Failing grade on colleges
The auditor general found that the Ministry of Education has no processes in place to inspect program delivery at private colleges, confirm qualifications of instructors, or identify the over-charging of students
If Ontario colleges have found themselves a golden goose, the province’s auditor general is rightly concerned about the conditions under which it’s being cared for and plucked.
Bonnie Lysyk, in her annual report this week, looked at the oversight of public and private colleges in Ontario.
What she found should alarm those troubled by the potential exploitation of young people’s dreams and the possible tarnishing of Ontario’s reputation.

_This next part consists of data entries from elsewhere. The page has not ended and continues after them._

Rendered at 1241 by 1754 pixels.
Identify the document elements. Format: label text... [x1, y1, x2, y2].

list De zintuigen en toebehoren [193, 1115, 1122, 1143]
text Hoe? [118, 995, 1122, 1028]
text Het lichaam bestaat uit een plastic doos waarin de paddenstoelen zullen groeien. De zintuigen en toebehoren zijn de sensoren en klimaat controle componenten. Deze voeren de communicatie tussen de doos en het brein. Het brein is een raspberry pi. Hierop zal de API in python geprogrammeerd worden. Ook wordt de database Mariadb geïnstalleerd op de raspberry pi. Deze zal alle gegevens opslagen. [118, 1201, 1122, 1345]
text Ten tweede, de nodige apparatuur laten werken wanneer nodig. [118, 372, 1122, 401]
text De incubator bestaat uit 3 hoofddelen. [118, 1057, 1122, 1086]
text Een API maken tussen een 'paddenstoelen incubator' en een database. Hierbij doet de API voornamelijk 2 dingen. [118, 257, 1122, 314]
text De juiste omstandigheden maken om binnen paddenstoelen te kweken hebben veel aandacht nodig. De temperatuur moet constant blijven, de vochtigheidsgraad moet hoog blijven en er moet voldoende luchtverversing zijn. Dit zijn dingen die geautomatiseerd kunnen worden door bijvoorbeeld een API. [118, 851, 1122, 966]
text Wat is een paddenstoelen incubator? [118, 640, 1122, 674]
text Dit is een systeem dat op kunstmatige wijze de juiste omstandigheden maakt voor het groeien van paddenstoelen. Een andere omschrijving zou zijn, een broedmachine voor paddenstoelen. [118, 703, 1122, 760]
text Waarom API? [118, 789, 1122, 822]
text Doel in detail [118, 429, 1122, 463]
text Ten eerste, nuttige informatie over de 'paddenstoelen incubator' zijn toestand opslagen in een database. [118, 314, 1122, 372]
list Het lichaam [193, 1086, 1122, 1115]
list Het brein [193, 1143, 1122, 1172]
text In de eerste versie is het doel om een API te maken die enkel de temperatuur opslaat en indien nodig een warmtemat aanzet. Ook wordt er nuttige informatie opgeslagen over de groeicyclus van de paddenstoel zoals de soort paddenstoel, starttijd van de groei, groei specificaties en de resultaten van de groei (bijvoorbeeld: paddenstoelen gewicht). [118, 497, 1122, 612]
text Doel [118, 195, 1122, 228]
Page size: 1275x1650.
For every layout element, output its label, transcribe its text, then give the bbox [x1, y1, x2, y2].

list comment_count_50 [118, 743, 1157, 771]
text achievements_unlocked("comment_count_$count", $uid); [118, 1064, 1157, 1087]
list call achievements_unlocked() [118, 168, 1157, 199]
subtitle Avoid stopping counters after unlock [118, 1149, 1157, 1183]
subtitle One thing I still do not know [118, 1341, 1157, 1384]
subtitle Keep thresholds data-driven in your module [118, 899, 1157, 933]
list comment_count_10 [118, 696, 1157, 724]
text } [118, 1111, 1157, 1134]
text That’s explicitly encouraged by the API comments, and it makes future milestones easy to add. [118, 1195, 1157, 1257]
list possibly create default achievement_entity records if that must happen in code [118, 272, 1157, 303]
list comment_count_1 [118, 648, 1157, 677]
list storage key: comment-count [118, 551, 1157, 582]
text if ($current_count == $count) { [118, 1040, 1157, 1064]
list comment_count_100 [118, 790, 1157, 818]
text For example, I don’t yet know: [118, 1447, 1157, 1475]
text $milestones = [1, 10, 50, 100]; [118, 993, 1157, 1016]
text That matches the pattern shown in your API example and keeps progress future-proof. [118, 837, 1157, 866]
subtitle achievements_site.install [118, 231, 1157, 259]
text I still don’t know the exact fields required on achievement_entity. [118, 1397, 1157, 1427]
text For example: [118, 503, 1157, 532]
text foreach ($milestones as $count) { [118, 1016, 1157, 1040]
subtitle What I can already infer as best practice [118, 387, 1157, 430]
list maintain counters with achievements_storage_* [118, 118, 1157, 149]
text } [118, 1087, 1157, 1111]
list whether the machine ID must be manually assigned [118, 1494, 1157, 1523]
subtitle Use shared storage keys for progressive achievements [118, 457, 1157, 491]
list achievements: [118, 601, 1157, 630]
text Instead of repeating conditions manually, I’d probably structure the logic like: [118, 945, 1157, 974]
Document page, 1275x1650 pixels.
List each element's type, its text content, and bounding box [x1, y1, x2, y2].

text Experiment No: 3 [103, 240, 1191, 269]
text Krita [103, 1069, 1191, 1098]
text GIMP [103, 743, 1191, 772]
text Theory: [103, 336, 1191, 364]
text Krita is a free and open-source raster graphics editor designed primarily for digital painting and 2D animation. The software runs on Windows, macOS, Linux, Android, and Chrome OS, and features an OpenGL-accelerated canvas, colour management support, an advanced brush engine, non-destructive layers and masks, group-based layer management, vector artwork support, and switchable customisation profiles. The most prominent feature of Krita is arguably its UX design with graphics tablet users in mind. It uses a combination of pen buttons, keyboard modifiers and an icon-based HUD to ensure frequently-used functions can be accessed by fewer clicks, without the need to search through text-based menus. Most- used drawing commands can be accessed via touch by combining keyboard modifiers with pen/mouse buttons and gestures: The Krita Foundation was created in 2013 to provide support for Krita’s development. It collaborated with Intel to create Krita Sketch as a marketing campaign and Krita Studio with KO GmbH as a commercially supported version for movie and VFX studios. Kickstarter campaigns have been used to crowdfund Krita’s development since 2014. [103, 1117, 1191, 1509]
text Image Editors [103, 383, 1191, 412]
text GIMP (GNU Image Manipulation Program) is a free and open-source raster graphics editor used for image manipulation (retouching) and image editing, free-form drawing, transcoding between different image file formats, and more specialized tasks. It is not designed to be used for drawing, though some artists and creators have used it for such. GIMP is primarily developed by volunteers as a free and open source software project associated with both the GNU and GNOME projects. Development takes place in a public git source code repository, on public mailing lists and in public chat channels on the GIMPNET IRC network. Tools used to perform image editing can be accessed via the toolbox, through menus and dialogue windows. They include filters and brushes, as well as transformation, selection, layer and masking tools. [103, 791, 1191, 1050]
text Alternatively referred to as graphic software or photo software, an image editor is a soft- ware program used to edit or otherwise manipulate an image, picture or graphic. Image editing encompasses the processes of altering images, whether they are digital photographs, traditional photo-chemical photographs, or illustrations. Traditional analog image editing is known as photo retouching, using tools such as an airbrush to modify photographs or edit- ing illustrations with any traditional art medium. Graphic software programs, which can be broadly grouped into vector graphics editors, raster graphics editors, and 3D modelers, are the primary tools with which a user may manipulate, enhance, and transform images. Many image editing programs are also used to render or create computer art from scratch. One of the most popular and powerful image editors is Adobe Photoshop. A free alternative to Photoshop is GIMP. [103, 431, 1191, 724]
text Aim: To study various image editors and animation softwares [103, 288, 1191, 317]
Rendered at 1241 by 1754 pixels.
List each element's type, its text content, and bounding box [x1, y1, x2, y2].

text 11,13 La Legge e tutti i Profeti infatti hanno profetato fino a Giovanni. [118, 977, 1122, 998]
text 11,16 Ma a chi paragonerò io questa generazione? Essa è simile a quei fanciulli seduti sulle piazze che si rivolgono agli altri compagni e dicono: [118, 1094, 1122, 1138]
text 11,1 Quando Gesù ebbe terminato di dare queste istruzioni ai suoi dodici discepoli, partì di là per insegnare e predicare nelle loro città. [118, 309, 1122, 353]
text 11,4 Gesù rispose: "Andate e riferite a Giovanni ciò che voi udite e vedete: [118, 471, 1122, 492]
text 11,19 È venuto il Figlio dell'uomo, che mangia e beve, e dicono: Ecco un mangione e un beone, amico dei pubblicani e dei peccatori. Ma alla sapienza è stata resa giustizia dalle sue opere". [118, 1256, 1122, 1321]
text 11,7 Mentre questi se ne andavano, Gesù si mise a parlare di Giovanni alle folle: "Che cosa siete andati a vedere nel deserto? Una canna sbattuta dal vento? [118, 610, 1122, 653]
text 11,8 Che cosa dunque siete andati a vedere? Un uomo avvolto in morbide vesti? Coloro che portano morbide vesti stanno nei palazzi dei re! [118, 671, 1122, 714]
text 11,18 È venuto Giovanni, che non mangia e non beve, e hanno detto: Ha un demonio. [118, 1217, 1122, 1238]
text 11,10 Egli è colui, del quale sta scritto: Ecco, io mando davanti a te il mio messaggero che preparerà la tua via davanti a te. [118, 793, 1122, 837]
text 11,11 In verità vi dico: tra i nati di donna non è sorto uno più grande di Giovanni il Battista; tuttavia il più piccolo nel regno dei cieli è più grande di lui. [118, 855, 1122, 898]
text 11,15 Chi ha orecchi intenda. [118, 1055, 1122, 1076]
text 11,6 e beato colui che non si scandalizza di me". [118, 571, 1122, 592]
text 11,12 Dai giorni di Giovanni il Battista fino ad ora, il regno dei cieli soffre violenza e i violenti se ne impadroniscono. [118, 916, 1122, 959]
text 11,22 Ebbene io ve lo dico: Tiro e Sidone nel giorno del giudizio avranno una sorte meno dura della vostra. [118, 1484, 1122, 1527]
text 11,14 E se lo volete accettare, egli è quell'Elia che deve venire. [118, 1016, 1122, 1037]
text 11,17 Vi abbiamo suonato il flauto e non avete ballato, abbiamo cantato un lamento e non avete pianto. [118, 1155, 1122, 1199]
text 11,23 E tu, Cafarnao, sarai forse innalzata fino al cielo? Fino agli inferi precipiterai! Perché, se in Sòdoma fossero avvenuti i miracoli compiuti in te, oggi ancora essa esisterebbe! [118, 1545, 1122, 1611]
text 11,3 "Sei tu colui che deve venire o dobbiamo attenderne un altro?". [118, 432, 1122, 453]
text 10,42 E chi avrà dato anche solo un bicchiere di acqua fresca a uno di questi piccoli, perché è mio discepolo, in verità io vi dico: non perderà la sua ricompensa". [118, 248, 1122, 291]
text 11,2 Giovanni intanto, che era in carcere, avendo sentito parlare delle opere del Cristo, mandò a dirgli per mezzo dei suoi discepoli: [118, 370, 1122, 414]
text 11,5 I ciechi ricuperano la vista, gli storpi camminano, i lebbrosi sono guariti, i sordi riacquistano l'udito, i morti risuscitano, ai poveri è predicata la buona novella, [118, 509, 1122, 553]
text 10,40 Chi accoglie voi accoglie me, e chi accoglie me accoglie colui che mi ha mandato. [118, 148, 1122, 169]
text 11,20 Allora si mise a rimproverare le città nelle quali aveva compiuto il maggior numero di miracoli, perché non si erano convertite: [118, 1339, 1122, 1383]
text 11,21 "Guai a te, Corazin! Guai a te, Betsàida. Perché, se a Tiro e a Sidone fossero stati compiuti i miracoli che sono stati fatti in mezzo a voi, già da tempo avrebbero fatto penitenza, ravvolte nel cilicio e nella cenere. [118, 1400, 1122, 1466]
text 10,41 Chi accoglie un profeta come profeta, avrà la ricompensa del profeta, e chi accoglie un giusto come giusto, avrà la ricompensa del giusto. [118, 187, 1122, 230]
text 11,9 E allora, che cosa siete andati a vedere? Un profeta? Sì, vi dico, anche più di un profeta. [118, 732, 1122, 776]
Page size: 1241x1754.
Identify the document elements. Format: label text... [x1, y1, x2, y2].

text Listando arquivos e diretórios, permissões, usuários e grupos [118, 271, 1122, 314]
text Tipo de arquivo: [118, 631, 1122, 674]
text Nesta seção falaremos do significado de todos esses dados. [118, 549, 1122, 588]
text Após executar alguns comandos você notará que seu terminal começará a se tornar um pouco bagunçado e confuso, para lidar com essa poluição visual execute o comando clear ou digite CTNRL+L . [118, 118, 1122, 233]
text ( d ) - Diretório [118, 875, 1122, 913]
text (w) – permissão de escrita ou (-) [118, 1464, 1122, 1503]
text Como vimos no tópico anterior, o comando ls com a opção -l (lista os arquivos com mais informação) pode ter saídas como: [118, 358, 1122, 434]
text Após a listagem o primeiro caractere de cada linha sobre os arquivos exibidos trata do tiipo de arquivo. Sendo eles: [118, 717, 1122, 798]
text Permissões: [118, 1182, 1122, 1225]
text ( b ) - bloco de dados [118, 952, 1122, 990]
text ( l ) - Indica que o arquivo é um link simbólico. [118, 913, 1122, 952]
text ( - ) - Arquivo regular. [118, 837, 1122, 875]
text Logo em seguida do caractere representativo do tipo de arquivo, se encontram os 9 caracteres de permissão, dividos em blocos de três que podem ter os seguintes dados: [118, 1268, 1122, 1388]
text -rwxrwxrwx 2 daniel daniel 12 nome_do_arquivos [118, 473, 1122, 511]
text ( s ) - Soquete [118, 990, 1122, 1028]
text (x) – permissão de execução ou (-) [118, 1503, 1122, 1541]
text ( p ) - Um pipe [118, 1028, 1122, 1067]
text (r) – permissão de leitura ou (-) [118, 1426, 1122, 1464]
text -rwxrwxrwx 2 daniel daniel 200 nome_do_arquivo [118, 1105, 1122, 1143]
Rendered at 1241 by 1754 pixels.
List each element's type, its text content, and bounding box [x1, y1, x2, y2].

The province has 24 publicly assisted colleges offering more than 3,000 certificate, diploma, degree and apprenticeship programs in fields such as applied arts, technology and business.
Last year, the province provided them with grant-based funding totalling $1.6 billion, with the schools also receiving revenue from tuition, ancillary sources, donations and more, for total revenue of $5.1 billion.
In recent years, colleges have increasingly relied for tuition revenue on international students to subsidize the costs of domestic students’ education, as well as their administrative costs and capital expenditures.
Between 2012-13 and 2020-21, public colleges experienced a 15 per cent decline in domestic enrolment, but an astonishing 342 per cent jump in the number of international students.
Last year, international students accounted for 30 per cent of Ontario’s college enrolment, but fully 68 per cent of tuition revenue, or about $1.7 billion.
For some colleges, Lysyk said, respectable balance sheets were due only to international students.
Meanwhile, the province’s 500 private colleges also appear to have noticed the cash available abroad.
The number of international students enrolled in private colleges — offering various certificate and diploma programs to about 159,000 students — jumped from 1,994 in 2015 to 10,368 in 2019, an increase of 420 per cent.
Still, the ministry paid little attention to such an unusual and significant enrolment trend, the report said. Nor does it have processes in place, Lysyk found, to inspect program delivery at private colleges, confirm qualifications of instructors, or identify the over-charging of students.
The auditor general is especially concerned about two things. First, the risks of such dependence, especially when 62 per cent of the international students at public colleges come from one country, India.
“We found that the ministry has not developed a single strategic plan for the sector to help mitigate the risk of a sudden decline in international students and the impact it could have,” Lysyk’s report said.
Second, she was troubled by the lack of oversight of agents recruiting students around the world on behalf of Ontario colleges.
The report looked at four colleges and found that none had a policy to guide either the selection or removal of recruitment agencies they hire.
“They have limited oversight of their thirdparty agencies to confirm whether those agencies are providing services with honesty and integrity,” it said.
In essence, Lysyk said, the reputation of Ontario and its college sector were at risk when third parties operating on their behalf could mislead and manipulate the youth of other countries.
Some of this can be remedied quite easily and, in the name of decency and the province’s good name, should be.
Lysyk’s other finding might help to explain the dependence of colleges on foreign money.
Ontario provides the lowest funding to public colleges for full-time domestic students of any province in Canada, she found.
All in all, a failing grade in a subject crucial to filling labour shortages and meeting the demands of a modern economy.